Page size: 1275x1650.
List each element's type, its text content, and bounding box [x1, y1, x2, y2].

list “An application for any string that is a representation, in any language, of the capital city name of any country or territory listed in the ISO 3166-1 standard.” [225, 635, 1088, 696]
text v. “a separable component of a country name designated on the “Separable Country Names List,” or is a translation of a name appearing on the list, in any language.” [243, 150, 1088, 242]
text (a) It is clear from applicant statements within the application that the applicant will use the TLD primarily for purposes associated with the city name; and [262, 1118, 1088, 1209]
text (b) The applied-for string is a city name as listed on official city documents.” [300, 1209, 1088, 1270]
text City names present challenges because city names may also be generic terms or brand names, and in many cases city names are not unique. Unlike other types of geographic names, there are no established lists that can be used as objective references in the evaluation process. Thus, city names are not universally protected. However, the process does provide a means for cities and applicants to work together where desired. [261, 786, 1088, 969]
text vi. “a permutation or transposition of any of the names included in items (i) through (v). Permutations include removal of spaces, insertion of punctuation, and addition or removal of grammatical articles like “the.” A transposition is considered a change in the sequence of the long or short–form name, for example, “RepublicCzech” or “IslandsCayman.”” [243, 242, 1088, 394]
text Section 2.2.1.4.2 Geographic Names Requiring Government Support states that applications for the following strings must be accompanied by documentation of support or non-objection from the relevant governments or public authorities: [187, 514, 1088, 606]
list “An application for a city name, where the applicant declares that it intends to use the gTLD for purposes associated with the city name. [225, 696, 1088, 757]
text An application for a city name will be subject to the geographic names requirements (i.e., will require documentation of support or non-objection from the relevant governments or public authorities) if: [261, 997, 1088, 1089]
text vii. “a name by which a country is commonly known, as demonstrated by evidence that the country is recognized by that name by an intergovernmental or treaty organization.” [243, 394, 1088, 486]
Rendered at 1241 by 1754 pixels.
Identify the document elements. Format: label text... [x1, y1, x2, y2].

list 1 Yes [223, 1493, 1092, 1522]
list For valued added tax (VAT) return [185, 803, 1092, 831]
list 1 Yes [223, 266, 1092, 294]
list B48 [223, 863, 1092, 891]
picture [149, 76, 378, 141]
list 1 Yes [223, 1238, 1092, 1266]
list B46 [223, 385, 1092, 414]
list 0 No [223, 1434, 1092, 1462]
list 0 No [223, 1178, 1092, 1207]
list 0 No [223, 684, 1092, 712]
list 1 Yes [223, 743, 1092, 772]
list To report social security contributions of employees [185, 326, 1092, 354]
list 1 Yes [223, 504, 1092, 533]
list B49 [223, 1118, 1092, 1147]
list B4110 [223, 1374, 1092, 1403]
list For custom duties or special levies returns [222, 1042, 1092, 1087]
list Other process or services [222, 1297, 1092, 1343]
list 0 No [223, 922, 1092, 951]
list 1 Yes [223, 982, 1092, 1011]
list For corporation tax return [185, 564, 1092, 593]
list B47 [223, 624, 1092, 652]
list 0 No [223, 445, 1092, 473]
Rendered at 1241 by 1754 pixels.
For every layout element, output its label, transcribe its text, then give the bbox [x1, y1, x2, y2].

· · · · ·

### Task requirements
Each of the entries above needs to be given again exactly.

### Solved exercise
Page size: 1275x1650.
List each element's type, its text content, and bounding box [x1, y1, x2, y2].

list “An application for any string that is a representation, in any language, of the capital city name of any country or territory listed in the ISO 3166-1 standard.” [225, 635, 1088, 696]
text v. “a separable component of a country name designated on the “Separable Country Names List,” or is a translation of a name appearing on the list, in any language.” [243, 150, 1088, 242]
text (a) It is clear from applicant statements within the application that the applicant will use the TLD primarily for purposes associated with the city name; and [262, 1118, 1088, 1209]
text (b) The applied-for string is a city name as listed on official city documents.” [300, 1209, 1088, 1270]
text City names present challenges because city names may also be generic terms or brand names, and in many cases city names are not unique. Unlike other types of geographic names, there are no established lists that can be used as objective references in the evaluation process. Thus, city names are not universally protected. However, the process does provide a means for cities and applicants to work together where desired. [261, 786, 1088, 969]
text vi. “a permutation or transposition of any of the names included in items (i) through (v). Permutations include removal of spaces, insertion of punctuation, and addition or removal of grammatical articles like “the.” A transposition is considered a change in the sequence of the long or short–form name, for example, “RepublicCzech” or “IslandsCayman.”” [243, 242, 1088, 394]
text Section 2.2.1.4.2 Geographic Names Requiring Government Support states that applications for the following strings must be accompanied by documentation of support or non-objection from the relevant governments or public authorities: [187, 514, 1088, 606]
list “An application for a city name, where the applicant declares that it intends to use the gTLD for purposes associated with the city name. [225, 696, 1088, 757]
text An application for a city name will be subject to the geographic names requirements (i.e., will require documentation of support or non-objection from the relevant governments or public authorities) if: [261, 997, 1088, 1089]
text vii. “a name by which a country is commonly known, as demonstrated by evidence that the country is recognized by that name by an intergovernmental or treaty organization.” [243, 394, 1088, 486]
Rendered at 1241 by 1754 pixels.
Identify the document elements. Format: label text... [x1, y1, x2, y2].

list 1 Yes [223, 1493, 1092, 1522]
list For valued added tax (VAT) return [185, 803, 1092, 831]
list 1 Yes [223, 266, 1092, 294]
list B48 [223, 863, 1092, 891]
picture [149, 76, 378, 141]
list 1 Yes [223, 1238, 1092, 1266]
list B46 [223, 385, 1092, 414]
list 0 No [223, 1434, 1092, 1462]
list 0 No [223, 1178, 1092, 1207]
list 0 No [223, 684, 1092, 712]
list 1 Yes [223, 743, 1092, 772]
list To report social security contributions of employees [185, 326, 1092, 354]
list 1 Yes [223, 504, 1092, 533]
list B49 [223, 1118, 1092, 1147]
list B4110 [223, 1374, 1092, 1403]
list For custom duties or special levies returns [222, 1042, 1092, 1087]
list Other process or services [222, 1297, 1092, 1343]
list 0 No [223, 922, 1092, 951]
list 1 Yes [223, 982, 1092, 1011]
list For corporation tax return [185, 564, 1092, 593]
list B47 [223, 624, 1092, 652]
list 0 No [223, 445, 1092, 473]
Rendered at 1241 by 1754 pixels.
For every layout element, output its label, transcribe its text, then give the bbox [x1, y1, x2, y2].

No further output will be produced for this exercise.